I finally began reading the Black Company novels recently. I’m still early in them, so – while I’ll say that I’m enjoying them so far – this isn’t a review.
One minor thing I noticed is that the wizards of middling power who are part of the Black Company often use magic to produce horrors. These might be swarms of beasties that surge from underneath a table in a tavern… or tentacles looming from dark mists… or whatever. As far as I can tell, these are all illusions.
The operative phrase there is, “as far as I can tell.” The narrator, so far, hasn’t identified these as illusions or tested their reality. He just reports on what he sees. He certainly doesn’t say, “…and then One-Eye cast Silent Image generating an illusion of a great, hairy arm reaching in through the window to grab at the barkeep, narrowly missing.” Instead, he’d say something like, “One-Eye cackled at the barkeep and a great, hairy arm reached in through the window. The barkeep goggled and stumbled out of the arms way.”

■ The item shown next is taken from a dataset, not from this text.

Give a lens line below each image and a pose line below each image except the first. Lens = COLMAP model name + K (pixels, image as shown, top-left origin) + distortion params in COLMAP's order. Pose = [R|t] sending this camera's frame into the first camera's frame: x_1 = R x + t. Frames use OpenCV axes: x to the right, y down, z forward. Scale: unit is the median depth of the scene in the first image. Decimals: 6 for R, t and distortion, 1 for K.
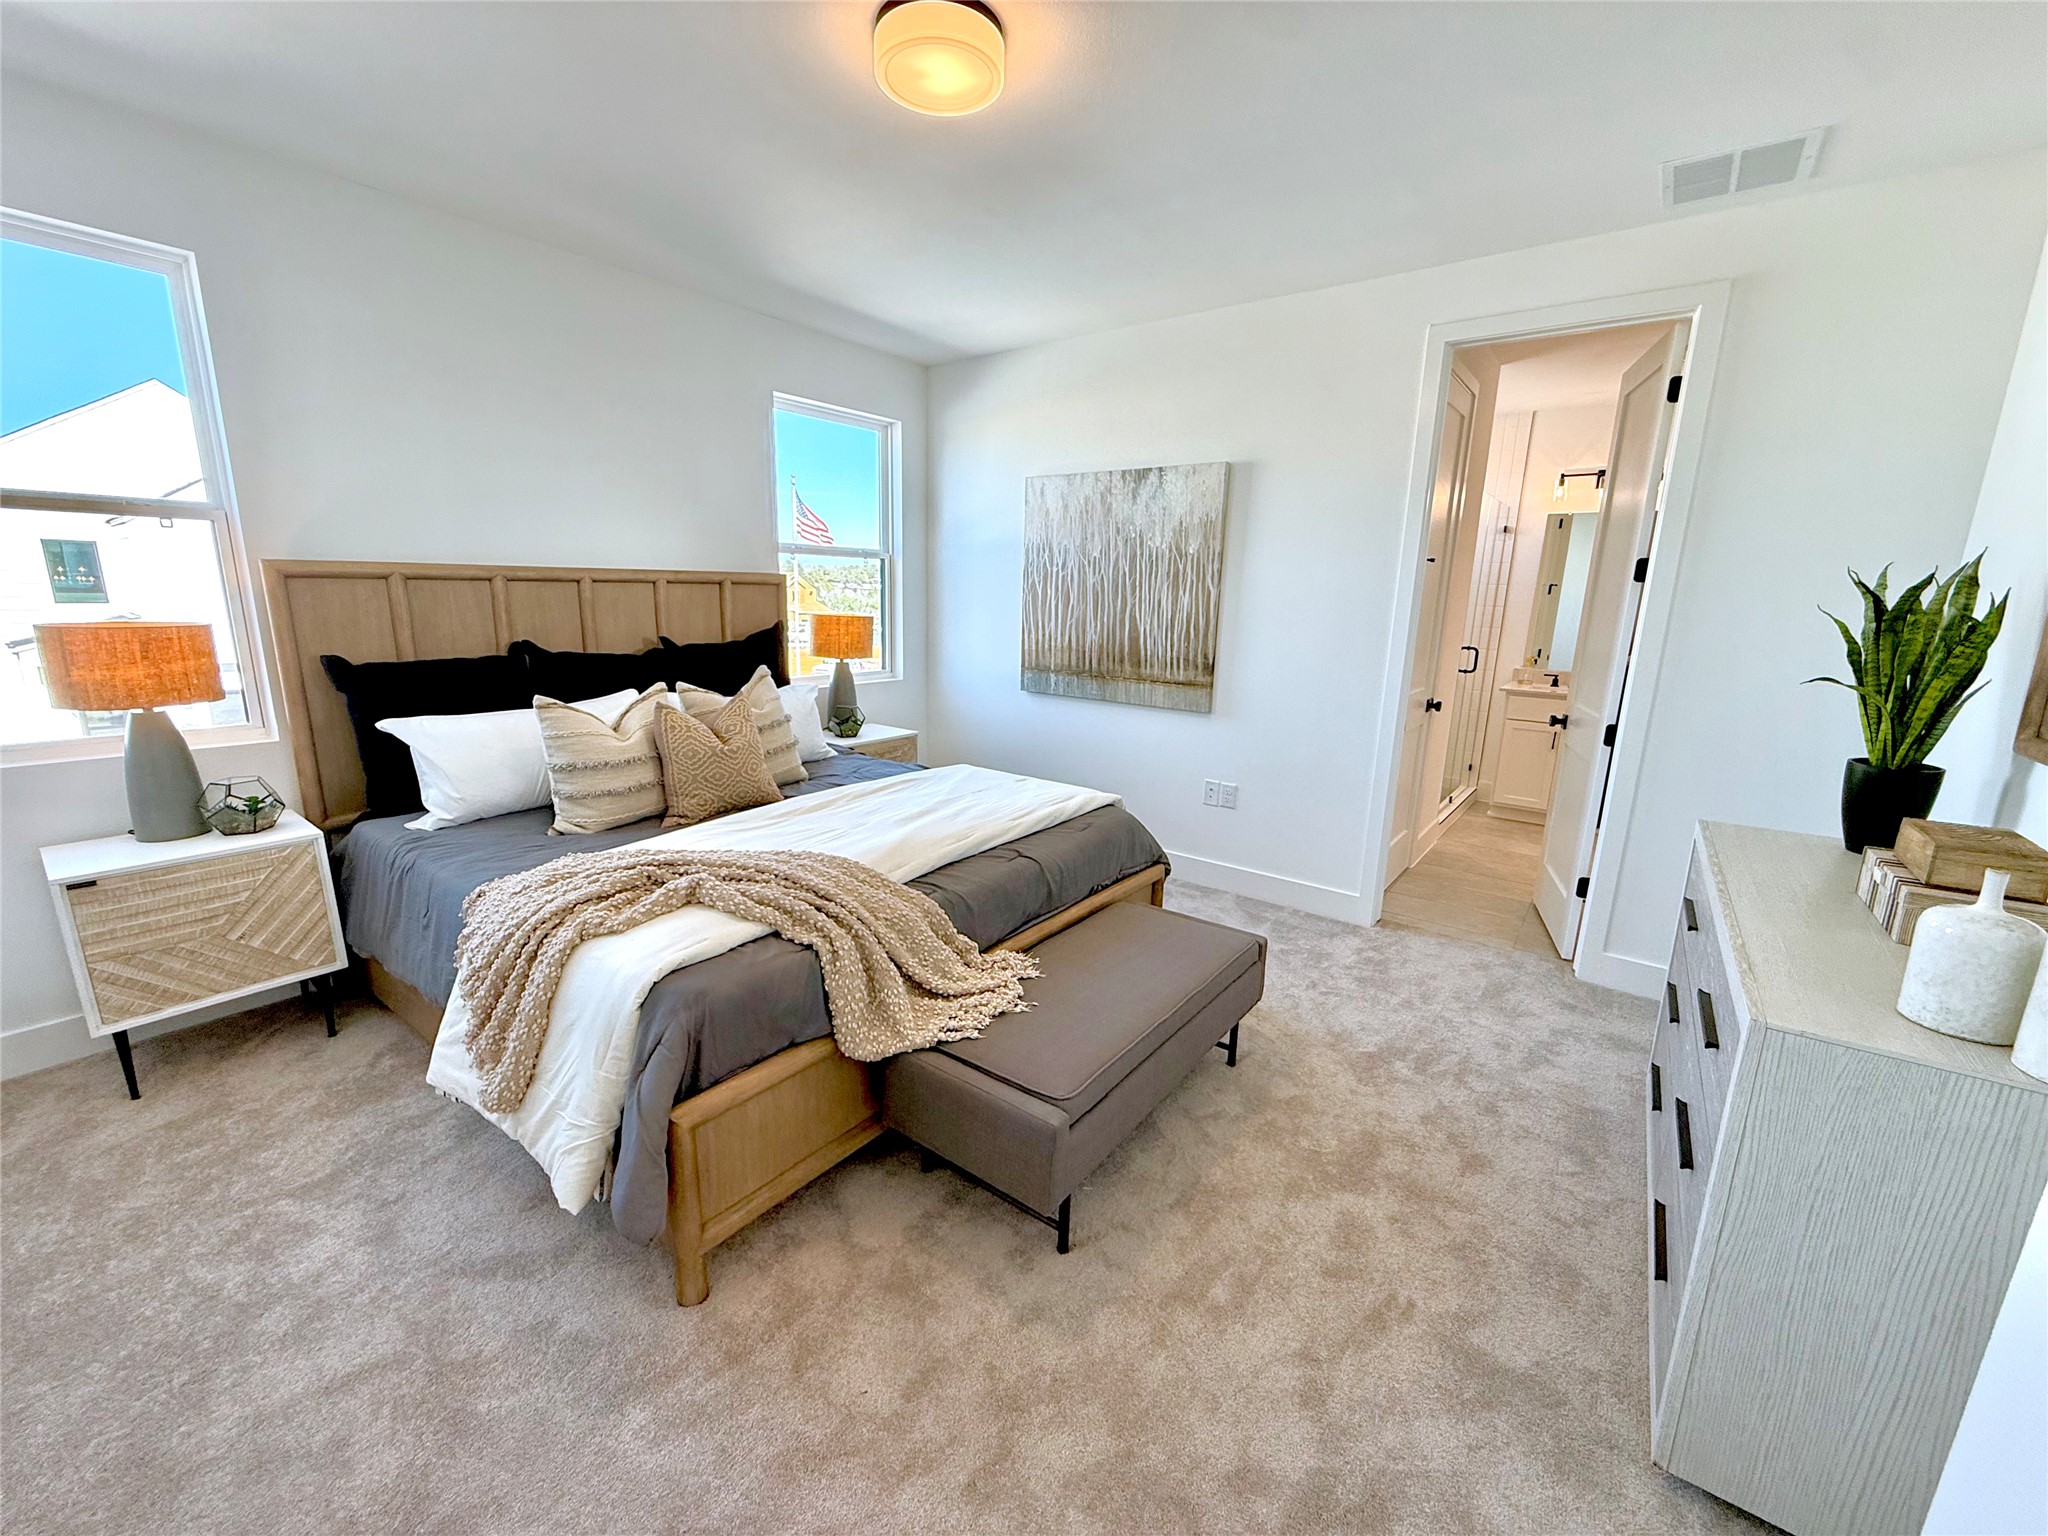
lens RADIAL K [[813.3, 0, 1016.2], [0, 813.3, 768.1], [0, 0, 1]] dist [0.001370, -0.000534]
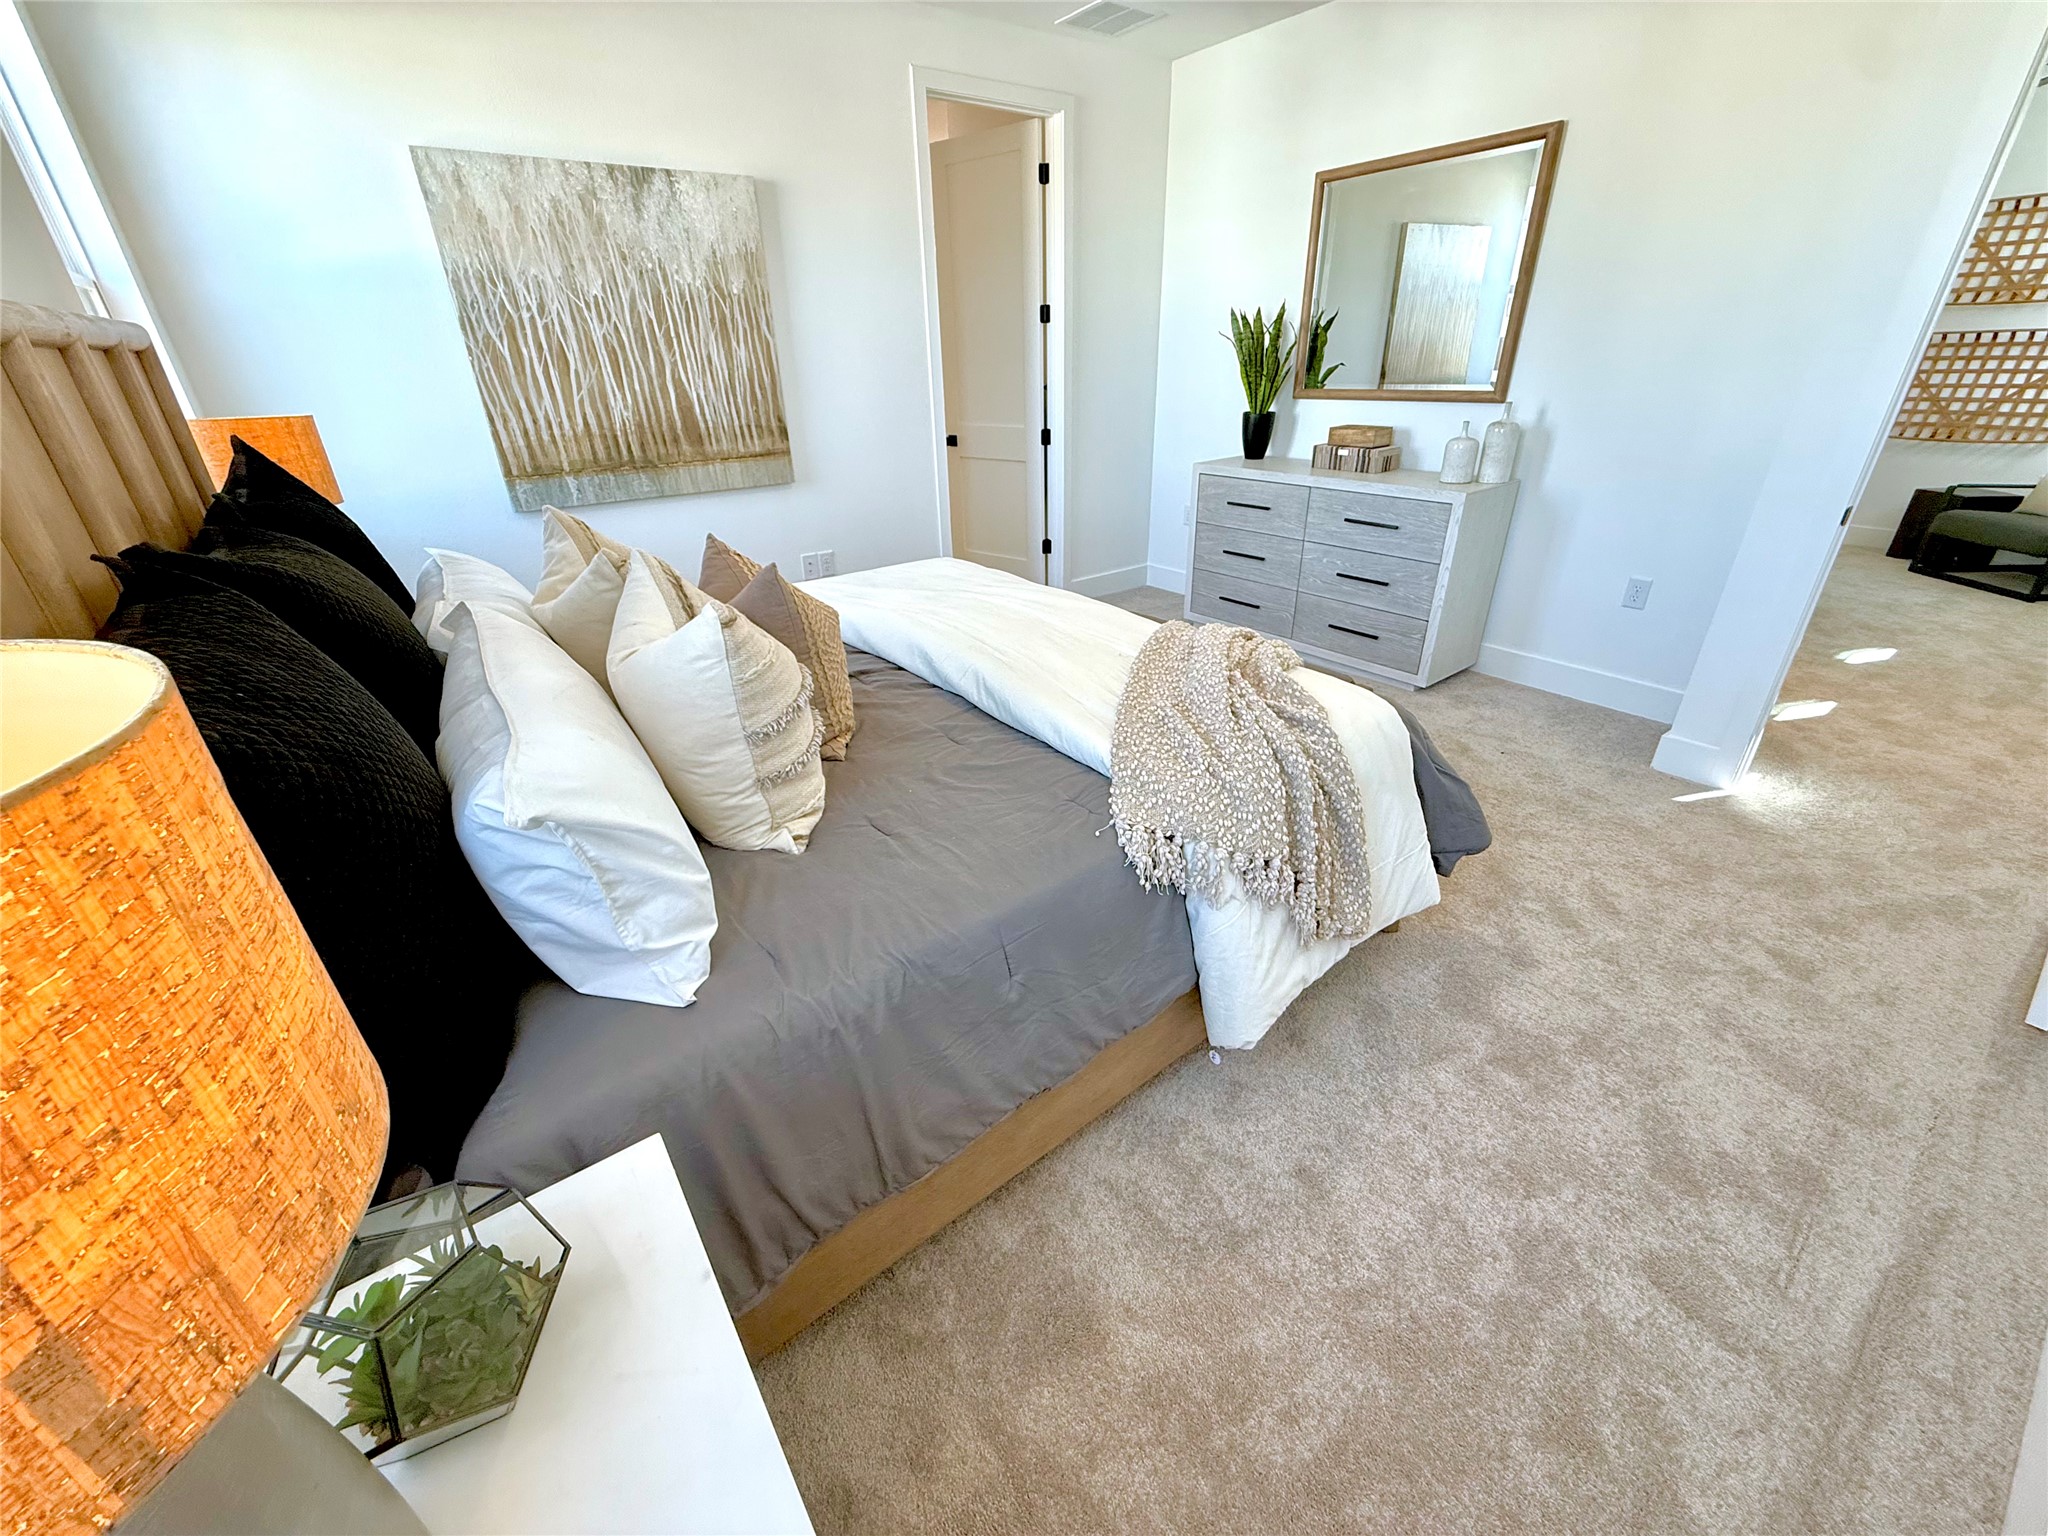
lens RADIAL K [[813.3, 0, 1016.2], [0, 813.3, 768.1], [0, 0, 1]] dist [0.001370, -0.000534]
pose [[0.279163, -0.460457, 0.842643, -0.621334], [0.241005, 0.883040, 0.402688, -0.089894], [-0.929508, 0.090665, 0.357485, 0.433989]]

The difference here is important. The other characters (and the reader) aren’t sure of the reality of the arm – or the wizard’s power. To me, the application to RPGs is obvious: if you’re playing a wizard-type character, you can get a similar effect by not telling the other players what spells you are casting. Instead, pass the GM a note and describe the spells effects.
“I begin casting a spell, then glance at the doorway, eyes wide as an ogre grunts and crams his way through it,” or “I cast Minor Image and an ogre appears to walk in through the doorway.”
This isn’t limited to just illusions, either. When you name a spell, it can lose some of its mystique (particularly if it is known to all the players). Instead of casting Burning Hands, which people might see as, ‘that wimpy first level spell,’ describe the effect of a sheet of flame bursting forth. People will tend to be more impressed.